Tasks:
- 1) Based on the list of complaints, answer yes or no to each statement, quoting the words of the text that decide it. (a) The writer has lived in an igloo. (b) The writer calls lobsters expensive. (c) The writer says a man carrying a pistol who is not in uniform is a criminal.
- 2) Reproduce the list of complaints word for word, from "Don't get me" to "fuckin' light on?".

Text block:
══════

Tuesday, July 31, 2007

Don't get me started.

  • The temperature does not drop 40 degrees when you cross the border. It's called the metric system, the whole world uses it. Besides the US, there are only 2 or 3 third world countries that are still on Imperial measure. Get with the program.
  • Men who put their sunglasses on their heads. You can only pull that off if your gay. Ditto for flip flops.
  • Stop assuming I eat lobster every day. Dude, those things are expensive and they don't just roam free in the parking lot.
  • I have never even seen an igloo, let alone live in one. And the only dog sled I have ever seen was on TV.
  • Metrosexuals: Pick a fuckin' team.
  • It's called gun control, not oppression. If you see a guy with a pistol and he is not in uniform, he's a criminal. Simple.
  • CSI: They are always walking around with little flashlights. Why don't they ever turn a fuckin' light on?
  • No, Canadian is not the same as American. "Oh thank God you're American." "I am actually Canadian." "Same thing." Don't they teach you bigots geography?
  • No I can't see what you are doing, its a fuckin' telephone, can you see me?

══════

Extracted data:
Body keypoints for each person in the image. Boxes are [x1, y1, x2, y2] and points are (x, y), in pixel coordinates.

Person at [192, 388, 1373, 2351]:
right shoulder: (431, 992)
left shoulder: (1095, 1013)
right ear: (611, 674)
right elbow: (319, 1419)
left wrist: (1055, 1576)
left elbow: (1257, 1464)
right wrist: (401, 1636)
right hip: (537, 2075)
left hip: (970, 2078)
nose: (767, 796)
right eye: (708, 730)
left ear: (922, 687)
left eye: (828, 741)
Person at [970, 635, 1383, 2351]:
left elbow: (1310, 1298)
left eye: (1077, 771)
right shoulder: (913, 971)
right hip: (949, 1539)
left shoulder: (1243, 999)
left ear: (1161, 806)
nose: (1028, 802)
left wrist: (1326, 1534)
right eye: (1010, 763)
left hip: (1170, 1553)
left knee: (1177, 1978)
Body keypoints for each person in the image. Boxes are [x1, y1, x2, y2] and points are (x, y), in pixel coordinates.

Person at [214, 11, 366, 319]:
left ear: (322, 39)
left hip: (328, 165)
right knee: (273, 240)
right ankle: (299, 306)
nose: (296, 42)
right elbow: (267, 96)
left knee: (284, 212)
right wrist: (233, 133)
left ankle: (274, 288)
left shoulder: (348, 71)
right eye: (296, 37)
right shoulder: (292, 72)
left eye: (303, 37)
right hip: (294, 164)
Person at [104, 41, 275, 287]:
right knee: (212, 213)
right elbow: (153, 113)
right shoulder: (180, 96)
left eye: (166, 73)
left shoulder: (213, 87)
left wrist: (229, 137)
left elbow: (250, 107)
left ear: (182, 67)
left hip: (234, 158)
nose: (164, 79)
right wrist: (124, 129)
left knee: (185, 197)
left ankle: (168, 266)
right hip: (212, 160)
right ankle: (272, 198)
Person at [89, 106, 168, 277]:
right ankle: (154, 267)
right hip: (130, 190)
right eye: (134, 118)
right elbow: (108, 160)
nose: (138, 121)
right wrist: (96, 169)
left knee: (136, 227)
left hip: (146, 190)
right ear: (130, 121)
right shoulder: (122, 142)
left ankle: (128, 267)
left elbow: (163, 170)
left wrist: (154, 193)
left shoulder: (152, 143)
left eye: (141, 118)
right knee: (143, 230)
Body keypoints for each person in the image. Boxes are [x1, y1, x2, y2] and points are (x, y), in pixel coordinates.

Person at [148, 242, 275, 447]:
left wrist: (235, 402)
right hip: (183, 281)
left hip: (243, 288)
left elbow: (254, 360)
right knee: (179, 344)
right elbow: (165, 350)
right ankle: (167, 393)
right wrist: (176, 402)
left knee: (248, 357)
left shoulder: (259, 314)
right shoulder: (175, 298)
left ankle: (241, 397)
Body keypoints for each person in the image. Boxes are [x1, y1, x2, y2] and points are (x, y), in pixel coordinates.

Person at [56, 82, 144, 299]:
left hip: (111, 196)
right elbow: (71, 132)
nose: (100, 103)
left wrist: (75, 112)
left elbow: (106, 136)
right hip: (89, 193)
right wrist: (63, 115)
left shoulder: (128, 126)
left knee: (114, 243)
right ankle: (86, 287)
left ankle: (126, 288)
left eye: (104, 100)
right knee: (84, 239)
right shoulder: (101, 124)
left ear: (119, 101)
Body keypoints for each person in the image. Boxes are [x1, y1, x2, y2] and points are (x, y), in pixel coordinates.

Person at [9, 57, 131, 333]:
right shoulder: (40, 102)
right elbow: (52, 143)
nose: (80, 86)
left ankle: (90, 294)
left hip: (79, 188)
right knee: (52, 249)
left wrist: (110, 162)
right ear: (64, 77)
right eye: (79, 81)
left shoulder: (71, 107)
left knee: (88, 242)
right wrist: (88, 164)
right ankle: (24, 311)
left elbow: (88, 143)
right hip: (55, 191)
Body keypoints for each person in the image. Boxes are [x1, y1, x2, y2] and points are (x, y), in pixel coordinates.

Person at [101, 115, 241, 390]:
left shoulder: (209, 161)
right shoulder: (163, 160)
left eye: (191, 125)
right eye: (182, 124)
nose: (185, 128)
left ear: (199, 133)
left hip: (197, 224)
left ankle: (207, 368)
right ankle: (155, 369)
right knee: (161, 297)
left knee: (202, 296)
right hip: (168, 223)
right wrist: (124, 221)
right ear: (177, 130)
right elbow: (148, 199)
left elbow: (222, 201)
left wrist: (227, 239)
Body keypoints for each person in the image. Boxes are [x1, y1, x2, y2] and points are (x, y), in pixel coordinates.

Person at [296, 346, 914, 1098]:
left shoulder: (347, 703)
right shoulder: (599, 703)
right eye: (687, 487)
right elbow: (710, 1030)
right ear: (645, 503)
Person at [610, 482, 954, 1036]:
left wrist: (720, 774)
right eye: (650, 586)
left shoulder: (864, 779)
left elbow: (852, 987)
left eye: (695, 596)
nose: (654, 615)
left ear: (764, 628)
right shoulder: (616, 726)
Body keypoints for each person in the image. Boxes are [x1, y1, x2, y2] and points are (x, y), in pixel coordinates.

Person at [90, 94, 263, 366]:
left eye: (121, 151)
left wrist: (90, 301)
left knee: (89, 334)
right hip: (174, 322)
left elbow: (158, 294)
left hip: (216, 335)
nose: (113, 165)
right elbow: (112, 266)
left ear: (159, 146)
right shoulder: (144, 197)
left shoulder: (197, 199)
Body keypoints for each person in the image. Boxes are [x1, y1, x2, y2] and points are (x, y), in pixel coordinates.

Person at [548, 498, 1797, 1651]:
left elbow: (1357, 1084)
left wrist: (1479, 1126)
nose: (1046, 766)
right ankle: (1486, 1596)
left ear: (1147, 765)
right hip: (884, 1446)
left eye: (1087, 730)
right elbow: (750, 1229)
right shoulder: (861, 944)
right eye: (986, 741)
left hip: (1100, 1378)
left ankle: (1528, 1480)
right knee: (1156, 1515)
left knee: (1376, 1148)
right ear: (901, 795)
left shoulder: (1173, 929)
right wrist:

══════

Answers:
- 1)
(a) No: "I have never even seen an igloo, let alone live in one."
(b) Yes: "those things are expensive"
(c) Yes: "If you see a guy with a pistol and he is not in uniform, he's a criminal."

- 2)
Don't get me started.

  • The temperature does not drop 40 degrees when you cross the border. It's called the metric system, the whole world uses it. Besides the US, there are only 2 or 3 third world countries that are still on Imperial measure. Get with the program.
  • Men who put their sunglasses on their heads. You can only pull that off if your gay. Ditto for flip flops.
  • Stop assuming I eat lobster every day. Dude, those things are expensive and they don't just roam free in the parking lot.
  • I have never even seen an igloo, let alone live in one. And the only dog sled I have ever seen was on TV.
  • Metrosexuals: Pick a fuckin' team.
  • It's called gun control, not oppression. If you see a guy with a pistol and he is not in uniform, he's a criminal. Simple.
  • CSI: They are always walking around with little flashlights. Why don't they ever turn a fuckin' light on?